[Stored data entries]

------------------------------------

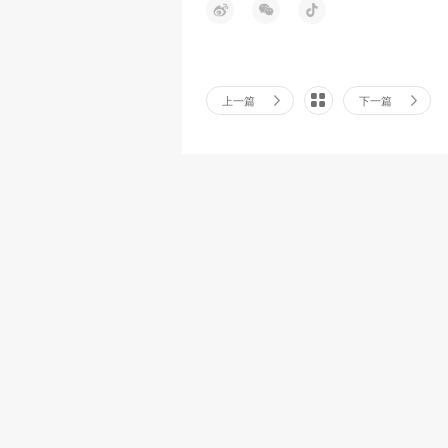
上一篇
下一篇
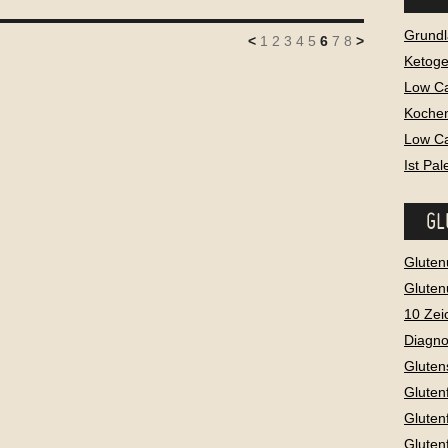
Grundl
<
1
2
3
4
5
6
7
8
>
Ketog
Low C
Kochen
Low Ca
Ist Pa
GL
Gluten
Gluten
10 Zei
Diagno
Gluten
Gluten
Gluten
Gluten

------------------------------------

WHAT NEEDS TO BE DONE: Nothing but the exact text of the records should appear in your answer, with no pictures. Please write it out.

TASK SOLUTION:
上一篇
下一篇
Grundl
<
1
2
3
4
5
6
7
8
>
Ketog
Low C
Kochen
Low Ca
Ist Pa
GL
Gluten
Gluten
10 Zei
Diagno
Gluten
Gluten
Gluten
Gluten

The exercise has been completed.